1. Let a and b be relatively prime positive integers with a>b then jacobi's symbol (a/b) can be evaluated using n(([log_2]b)) bit operations.

2.Let [S(j)]^n denote the position of wire in nth section spliced to jth wire of the first section then [S(j)]^n = 1+(j-1).S^(n-1) (mod m) (show)

[matematikator]

Dear friend, where are you gonna use these question...(i only wondered )

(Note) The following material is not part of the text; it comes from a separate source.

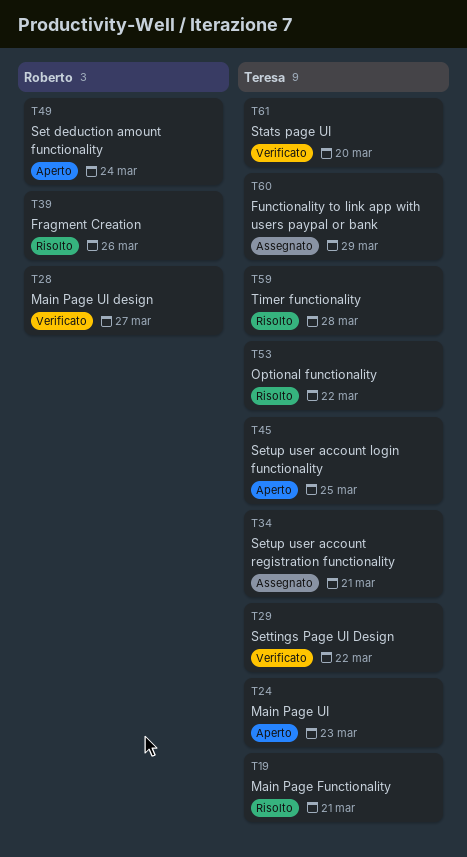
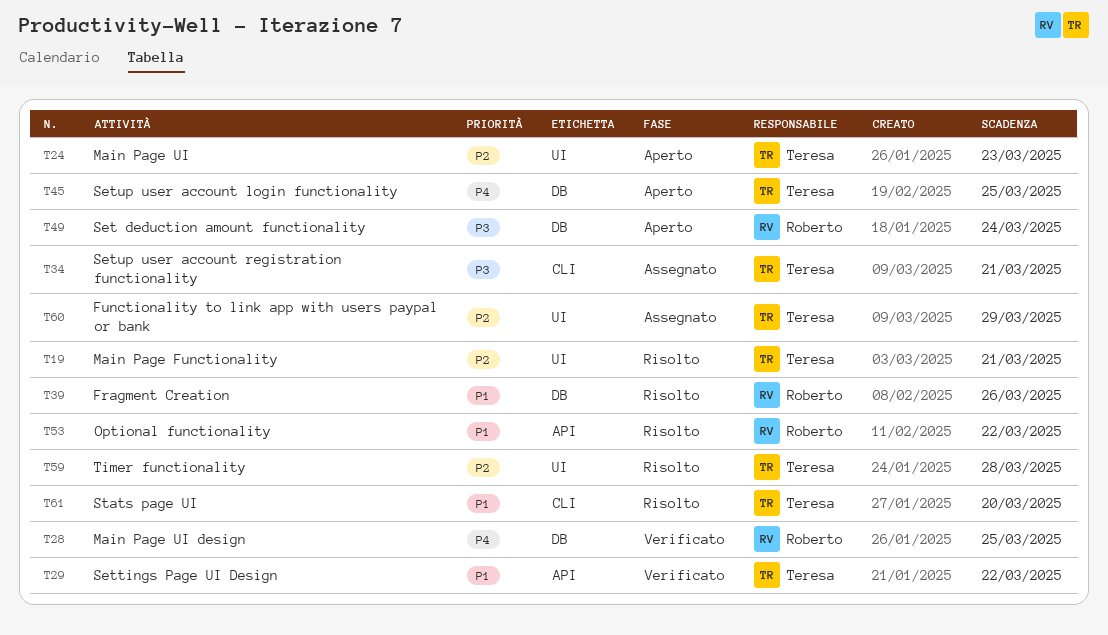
T28, due: Mar 27 -> Mar 25
T53, owner: Teresa -> Roberto
T61, status: Verificato -> Risolto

Solution2. Sol: i) For n=2 by the rules of the splicing system and [S(j)]^2 = 1+(j-1).S (mod m) so it's true
... ii) Assume [S(j)]^n = 1+(j-1).S^(n-1) (mod m)
... iii) Since we have that the wire in position [S(j)]^n spliced to the wire in position
.... ... [S(j)]^(n+1) = 1+([S(j)]^n -1)S (mod m)
... = 1+(j-1)S^n (mod m)

[matematikator]

....

Solution1: Using(a/b)= (-1)^[s_1(R_1)^2-1)/8+...+s_(n-1).(R_(n-1))^2-1)/8+(R_1 - 1)/2+...+(R_(n-1) - 1)/2], where R_j,s_j are integers for a>b.
Perform a sequence: n(x) divisions such that x=log of b to the base 2. The number of divisions does not exceed the number of divisions needed to find (a,b) using the euclidean algorithm. Thus by Lema's Theorem, use n(x) divisions are needed. Each division can be done using n(x^2) bit operations. So R_j and s_j can be found using n(x) bit operations.
n(x^3) bit operations are required to find the integers R_j,s_j from a and b. The exponent of -1 in the expression for (a/b) by the first theorem will be evaluated using the last three bits in the binarry expznsions of R_j and last bit in the binary expansions of s_j.
Therefore using n(x) additional bit operation to find (a/b). Since
n(x^3)+n(x)=n(x^2)

[salute2005]

Homework!